# pleco help



## tom g (Jul 8, 2009)

has anyone ever seen a pleco on his back and not sucking to anything he almost looks dead but when i go to chk on him he rushes off as if nothing has happened 
i am trying to get a pic but everytime i get cam he goes back to normal activity 
is something wrong should i be concerened ...


----------



## Hitch (Apr 26, 2009)

when you say not sucking onto anything, do you mean it is on its back at the bottom of the tank? sometimes, I do see some plecos (BNs mostly) who will come off the glass for a bit but still lean on a plant that is vertically adjacent to the glass (seems like it got bored of sucking and wanted a rest).

How often does this happen?

what pleco is it?

water temp?

water parameters?

tank mates?

diet?

other behaviours? (when it is stuck on glass, where abouts does it usually suck onto; more skittish than usual; out more often; etc)

physical appearance? (size, shape, colour and condition of stomach; colour of underside of mouth part/gill; abnormalities with anal area; etc)
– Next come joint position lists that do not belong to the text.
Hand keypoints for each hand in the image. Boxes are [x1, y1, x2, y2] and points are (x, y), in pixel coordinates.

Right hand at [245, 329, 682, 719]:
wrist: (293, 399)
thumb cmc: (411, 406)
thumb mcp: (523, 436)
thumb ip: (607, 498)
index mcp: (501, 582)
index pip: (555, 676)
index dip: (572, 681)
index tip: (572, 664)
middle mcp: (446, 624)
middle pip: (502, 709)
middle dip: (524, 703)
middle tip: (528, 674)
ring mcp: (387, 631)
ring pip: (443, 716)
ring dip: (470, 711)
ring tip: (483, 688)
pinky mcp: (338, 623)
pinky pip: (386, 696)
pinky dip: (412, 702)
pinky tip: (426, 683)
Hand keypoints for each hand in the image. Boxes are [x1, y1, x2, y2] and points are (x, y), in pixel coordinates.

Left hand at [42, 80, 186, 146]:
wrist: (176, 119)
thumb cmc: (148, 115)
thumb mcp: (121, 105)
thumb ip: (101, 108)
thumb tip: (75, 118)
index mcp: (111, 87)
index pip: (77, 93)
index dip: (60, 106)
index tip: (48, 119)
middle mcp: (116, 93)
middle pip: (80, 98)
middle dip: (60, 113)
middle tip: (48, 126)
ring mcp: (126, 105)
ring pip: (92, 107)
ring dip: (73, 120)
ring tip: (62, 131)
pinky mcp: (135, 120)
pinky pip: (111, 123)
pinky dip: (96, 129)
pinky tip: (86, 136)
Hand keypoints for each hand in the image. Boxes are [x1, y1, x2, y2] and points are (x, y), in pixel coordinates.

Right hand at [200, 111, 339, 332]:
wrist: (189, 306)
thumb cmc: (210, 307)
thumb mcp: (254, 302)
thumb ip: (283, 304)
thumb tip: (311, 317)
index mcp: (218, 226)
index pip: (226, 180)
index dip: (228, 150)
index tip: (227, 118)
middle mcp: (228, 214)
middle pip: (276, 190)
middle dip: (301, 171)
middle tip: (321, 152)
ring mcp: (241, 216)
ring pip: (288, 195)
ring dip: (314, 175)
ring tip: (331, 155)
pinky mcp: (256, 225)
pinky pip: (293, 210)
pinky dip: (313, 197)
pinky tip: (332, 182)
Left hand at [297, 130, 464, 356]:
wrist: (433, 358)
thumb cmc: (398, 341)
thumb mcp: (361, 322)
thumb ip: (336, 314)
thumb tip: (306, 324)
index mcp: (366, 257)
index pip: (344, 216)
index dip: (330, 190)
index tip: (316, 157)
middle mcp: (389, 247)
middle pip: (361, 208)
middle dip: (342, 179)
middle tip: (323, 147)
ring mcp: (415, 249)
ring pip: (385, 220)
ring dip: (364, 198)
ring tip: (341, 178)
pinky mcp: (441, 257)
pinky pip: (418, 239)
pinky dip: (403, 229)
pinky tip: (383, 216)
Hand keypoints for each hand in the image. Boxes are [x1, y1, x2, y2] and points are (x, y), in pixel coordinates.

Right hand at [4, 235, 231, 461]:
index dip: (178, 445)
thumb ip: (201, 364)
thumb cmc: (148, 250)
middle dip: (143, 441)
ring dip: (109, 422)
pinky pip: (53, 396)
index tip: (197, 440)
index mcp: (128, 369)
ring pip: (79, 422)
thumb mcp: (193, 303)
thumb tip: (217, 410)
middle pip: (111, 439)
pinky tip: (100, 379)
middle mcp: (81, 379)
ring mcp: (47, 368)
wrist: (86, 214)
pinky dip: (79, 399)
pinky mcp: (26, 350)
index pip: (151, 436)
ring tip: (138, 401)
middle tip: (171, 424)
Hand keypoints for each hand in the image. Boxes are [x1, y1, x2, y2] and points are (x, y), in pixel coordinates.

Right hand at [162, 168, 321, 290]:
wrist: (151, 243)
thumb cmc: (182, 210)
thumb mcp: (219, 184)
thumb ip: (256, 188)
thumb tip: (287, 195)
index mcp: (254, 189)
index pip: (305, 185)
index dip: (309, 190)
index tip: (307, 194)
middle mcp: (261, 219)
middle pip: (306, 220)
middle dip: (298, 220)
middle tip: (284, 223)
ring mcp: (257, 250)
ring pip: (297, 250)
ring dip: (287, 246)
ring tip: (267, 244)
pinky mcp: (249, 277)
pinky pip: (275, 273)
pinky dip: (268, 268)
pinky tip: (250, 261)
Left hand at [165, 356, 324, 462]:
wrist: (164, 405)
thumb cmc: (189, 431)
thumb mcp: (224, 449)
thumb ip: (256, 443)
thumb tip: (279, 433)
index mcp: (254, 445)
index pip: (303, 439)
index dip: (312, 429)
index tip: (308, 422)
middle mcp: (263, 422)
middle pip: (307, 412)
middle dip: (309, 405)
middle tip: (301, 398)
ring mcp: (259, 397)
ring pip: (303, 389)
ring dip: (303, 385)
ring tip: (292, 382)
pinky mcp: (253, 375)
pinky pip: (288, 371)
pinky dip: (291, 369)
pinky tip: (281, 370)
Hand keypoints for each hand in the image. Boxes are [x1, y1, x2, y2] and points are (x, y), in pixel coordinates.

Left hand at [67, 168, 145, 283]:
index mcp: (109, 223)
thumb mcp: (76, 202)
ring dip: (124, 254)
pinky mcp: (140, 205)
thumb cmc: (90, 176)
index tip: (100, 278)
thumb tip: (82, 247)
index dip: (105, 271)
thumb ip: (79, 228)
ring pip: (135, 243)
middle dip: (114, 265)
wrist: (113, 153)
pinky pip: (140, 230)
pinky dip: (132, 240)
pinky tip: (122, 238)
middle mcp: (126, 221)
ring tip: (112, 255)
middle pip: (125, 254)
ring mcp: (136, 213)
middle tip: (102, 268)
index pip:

but at this point, I really cant tell you much.


----------



## Jackson (Jan 30, 2009)

This is a normal thing to see. They're just relaxing. Though I would be worried if the plec does this out in the open. They usually do this when they feel really safe. 
Majority of mine do this from time to time.


----------



## endi (Mar 30, 2008)

what pleco is it? i've seen it before but not common for them to do that


----------



## Jackson (Jan 30, 2009)

endi said:


> what pleco is it? i've seen it before but not common for them to do that


It actually is if the fish is very comfortable in their environment. More common for larger species though.


----------



## coldmantis (Apr 5, 2010)

my 6" bushy nose male does this all the time, I usually tap the glass when I pass by to make sure hes still alive. But he does this in his pot not out in the open.


----------